(Beginning of PROVIDED RECORDS)

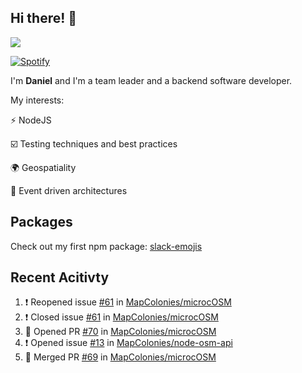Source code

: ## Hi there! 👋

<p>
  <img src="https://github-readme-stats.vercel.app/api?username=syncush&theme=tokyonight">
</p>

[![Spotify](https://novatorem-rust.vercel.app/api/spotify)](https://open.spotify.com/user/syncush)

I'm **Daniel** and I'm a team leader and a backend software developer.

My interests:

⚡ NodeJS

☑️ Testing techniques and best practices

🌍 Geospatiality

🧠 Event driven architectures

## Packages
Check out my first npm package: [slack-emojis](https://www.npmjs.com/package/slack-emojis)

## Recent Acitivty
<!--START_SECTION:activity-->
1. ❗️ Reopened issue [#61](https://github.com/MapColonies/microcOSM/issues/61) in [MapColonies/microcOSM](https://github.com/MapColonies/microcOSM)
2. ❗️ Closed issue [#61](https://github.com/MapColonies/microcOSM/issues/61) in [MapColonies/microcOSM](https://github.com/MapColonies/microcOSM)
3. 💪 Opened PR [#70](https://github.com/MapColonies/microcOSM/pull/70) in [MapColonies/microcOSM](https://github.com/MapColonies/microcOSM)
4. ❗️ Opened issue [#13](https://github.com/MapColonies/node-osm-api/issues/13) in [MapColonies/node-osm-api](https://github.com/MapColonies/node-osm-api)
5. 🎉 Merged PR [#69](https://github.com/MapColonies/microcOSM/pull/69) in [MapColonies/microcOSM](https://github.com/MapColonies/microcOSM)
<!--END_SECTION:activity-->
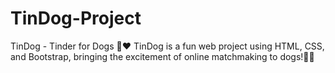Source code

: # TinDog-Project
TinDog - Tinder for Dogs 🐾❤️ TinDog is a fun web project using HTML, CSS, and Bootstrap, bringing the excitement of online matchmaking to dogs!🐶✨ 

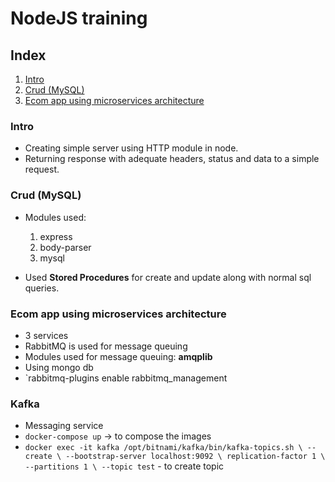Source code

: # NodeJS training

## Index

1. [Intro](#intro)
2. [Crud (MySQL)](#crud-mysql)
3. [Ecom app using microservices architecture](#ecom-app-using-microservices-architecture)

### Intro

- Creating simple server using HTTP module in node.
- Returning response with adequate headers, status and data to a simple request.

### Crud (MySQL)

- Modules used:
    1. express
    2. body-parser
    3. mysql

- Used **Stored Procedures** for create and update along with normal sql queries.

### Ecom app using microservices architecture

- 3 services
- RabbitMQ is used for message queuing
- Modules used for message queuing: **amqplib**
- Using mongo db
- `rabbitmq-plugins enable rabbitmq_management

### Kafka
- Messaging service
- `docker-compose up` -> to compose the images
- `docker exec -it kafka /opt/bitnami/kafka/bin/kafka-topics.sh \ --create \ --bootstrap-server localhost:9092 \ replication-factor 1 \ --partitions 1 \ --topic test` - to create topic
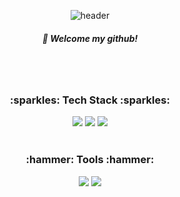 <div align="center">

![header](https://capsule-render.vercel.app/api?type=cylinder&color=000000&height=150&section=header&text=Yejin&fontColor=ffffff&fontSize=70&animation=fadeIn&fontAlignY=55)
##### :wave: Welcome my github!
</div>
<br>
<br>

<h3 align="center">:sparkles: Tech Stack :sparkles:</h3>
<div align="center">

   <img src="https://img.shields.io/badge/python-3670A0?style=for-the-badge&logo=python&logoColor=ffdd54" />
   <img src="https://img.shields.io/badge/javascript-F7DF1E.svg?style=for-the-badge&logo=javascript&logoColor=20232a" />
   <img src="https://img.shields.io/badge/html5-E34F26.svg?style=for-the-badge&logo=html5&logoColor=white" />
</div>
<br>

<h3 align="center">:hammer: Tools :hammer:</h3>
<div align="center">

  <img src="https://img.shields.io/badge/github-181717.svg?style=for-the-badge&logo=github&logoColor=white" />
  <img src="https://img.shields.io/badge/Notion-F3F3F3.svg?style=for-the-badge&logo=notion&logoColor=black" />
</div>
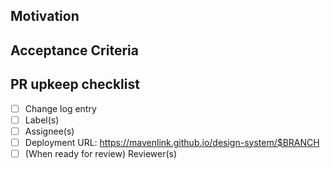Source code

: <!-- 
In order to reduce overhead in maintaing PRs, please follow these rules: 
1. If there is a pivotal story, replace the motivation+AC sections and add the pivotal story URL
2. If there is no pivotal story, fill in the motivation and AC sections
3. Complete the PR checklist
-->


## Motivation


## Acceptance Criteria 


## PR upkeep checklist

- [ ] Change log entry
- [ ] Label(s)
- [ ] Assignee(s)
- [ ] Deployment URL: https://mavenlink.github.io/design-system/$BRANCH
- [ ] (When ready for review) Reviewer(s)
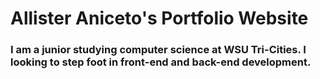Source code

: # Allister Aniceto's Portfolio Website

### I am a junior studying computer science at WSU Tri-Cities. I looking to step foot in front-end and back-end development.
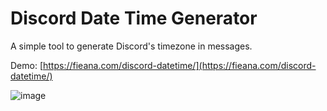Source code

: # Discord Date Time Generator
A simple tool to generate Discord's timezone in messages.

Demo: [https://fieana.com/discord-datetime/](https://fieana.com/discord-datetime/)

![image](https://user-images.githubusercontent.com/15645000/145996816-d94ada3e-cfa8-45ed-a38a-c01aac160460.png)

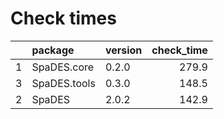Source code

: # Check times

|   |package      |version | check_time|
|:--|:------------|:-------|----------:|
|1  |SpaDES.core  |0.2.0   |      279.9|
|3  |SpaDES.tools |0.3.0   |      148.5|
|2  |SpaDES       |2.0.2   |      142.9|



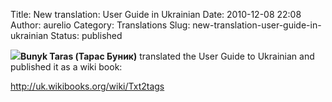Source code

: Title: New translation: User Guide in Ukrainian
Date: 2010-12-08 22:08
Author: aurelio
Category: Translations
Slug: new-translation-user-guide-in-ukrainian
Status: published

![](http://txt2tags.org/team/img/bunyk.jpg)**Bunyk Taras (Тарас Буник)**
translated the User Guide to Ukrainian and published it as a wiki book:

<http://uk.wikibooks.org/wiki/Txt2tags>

(End of PROVIDED RECORDS)

→ **PROMPT**
Update all the rows above by replacing "User Guide" with "Handbook" wherever it appears and keeping everything else the same. Leave the pictures out of your answer.

→ **ANSWER FOR THE TASK**
Source code

: ## Hi there! 👋

<p>
  <img src="https://github-readme-stats.vercel.app/api?username=syncush&theme=tokyonight">
</p>

[![Spotify](https://novatorem-rust.vercel.app/api/spotify)](https://open.spotify.com/user/syncush)

I'm **Daniel** and I'm a team leader and a backend software developer.

My interests:

⚡ NodeJS

☑️ Testing techniques and best practices

🌍 Geospatiality

🧠 Event driven architectures

## Packages
Check out my first npm package: [slack-emojis](https://www.npmjs.com/package/slack-emojis)

## Recent Acitivty
<!--START_SECTION:activity-->
1. ❗️ Reopened issue [#61](https://github.com/MapColonies/microcOSM/issues/61) in [MapColonies/microcOSM](https://github.com/MapColonies/microcOSM)
2. ❗️ Closed issue [#61](https://github.com/MapColonies/microcOSM/issues/61) in [MapColonies/microcOSM](https://github.com/MapColonies/microcOSM)
3. 💪 Opened PR [#70](https://github.com/MapColonies/microcOSM/pull/70) in [MapColonies/microcOSM](https://github.com/MapColonies/microcOSM)
4. ❗️ Opened issue [#13](https://github.com/MapColonies/node-osm-api/issues/13) in [MapColonies/node-osm-api](https://github.com/MapColonies/node-osm-api)
5. 🎉 Merged PR [#69](https://github.com/MapColonies/microcOSM/pull/69) in [MapColonies/microcOSM](https://github.com/MapColonies/microcOSM)
<!--END_SECTION:activity-->
Source code

: # TinDog-Project
TinDog - Tinder for Dogs 🐾❤️ TinDog is a fun web project using HTML, CSS, and Bootstrap, bringing the excitement of online matchmaking to dogs!🐶✨ 

Source code

: # NodeJS training

## Index

1. [Intro](#intro)
2. [Crud (MySQL)](#crud-mysql)
3. [Ecom app using microservices architecture](#ecom-app-using-microservices-architecture)

### Intro

- Creating simple server using HTTP module in node.
- Returning response with adequate headers, status and data to a simple request.

### Crud (MySQL)

- Modules used:
    1. express
    2. body-parser
    3. mysql

- Used **Stored Procedures** for create and update along with normal sql queries.

### Ecom app using microservices architecture

- 3 services
- RabbitMQ is used for message queuing
- Modules used for message queuing: **amqplib**
- Using mongo db
- `rabbitmq-plugins enable rabbitmq_management

### Kafka
- Messaging service
- `docker-compose up` -> to compose the images
- `docker exec -it kafka /opt/bitnami/kafka/bin/kafka-topics.sh \ --create \ --bootstrap-server localhost:9092 \ replication-factor 1 \ --partitions 1 \ --topic test` - to create topic
 <div align="center">

![header](https://capsule-render.vercel.app/api?type=cylinder&color=000000&height=150&section=header&text=Yejin&fontColor=ffffff&fontSize=70&animation=fadeIn&fontAlignY=55)
##### :wave: Welcome my github!
</div>
<br>
<br>

<h3 align="center">:sparkles: Tech Stack :sparkles:</h3>
<div align="center">

   <img src="https://img.shields.io/badge/python-3670A0?style=for-the-badge&logo=python&logoColor=ffdd54" />
   <img src="https://img.shields.io/badge/javascript-F7DF1E.svg?style=for-the-badge&logo=javascript&logoColor=20232a" />
   <img src="https://img.shields.io/badge/html5-E34F26.svg?style=for-the-badge&logo=html5&logoColor=white" />
</div>
<br>

<h3 align="center">:hammer: Tools :hammer:</h3>
<div align="center">

  <img src="https://img.shields.io/badge/github-181717.svg?style=for-the-badge&logo=github&logoColor=white" />
  <img src="https://img.shields.io/badge/Notion-F3F3F3.svg?style=for-the-badge&logo=notion&logoColor=black" />
</div>
Source code

: <!-- 
In order to reduce overhead in maintaing PRs, please follow these rules: 
1. If there is a pivotal story, replace the motivation+AC sections and add the pivotal story URL
2. If there is no pivotal story, fill in the motivation and AC sections
3. Complete the PR checklist
-->


## Motivation


## Acceptance Criteria 


## PR upkeep checklist

- [ ] Change log entry
- [ ] Label(s)
- [ ] Assignee(s)
- [ ] Deployment URL: https://mavenlink.github.io/design-system/$BRANCH
- [ ] (When ready for review) Reviewer(s)
Source code

: # Allister Aniceto's Portfolio Website

### I am a junior studying computer science at WSU Tri-Cities. I looking to step foot in front-end and back-end development.
Source code

: # Discord Date Time Generator
A simple tool to generate Discord's timezone in messages.

Demo: [https://fieana.com/discord-datetime/](https://fieana.com/discord-datetime/)

![image](https://user-images.githubusercontent.com/15645000/145996816-d94ada3e-cfa8-45ed-a38a-c01aac160460.png)

Source code

: # Check times

|   |package      |version | check_time|
|:--|:------------|:-------|----------:|
|1  |SpaDES.core  |0.2.0   |      279.9|
|3  |SpaDES.tools |0.3.0   |      148.5|
|2  |SpaDES       |2.0.2   |      142.9|



Source code

: Title: New translation: Handbook in Ukrainian
Date: 2010-12-08 22:08
Author: aurelio
Category: Translations
Slug: new-translation-user-guide-in-ukrainian
Status: published

![](http://txt2tags.org/team/img/bunyk.jpg)**Bunyk Taras (Тарас Буник)**
translated the Handbook to Ukrainian and published it as a wiki book:

<http://uk.wikibooks.org/wiki/Txt2tags>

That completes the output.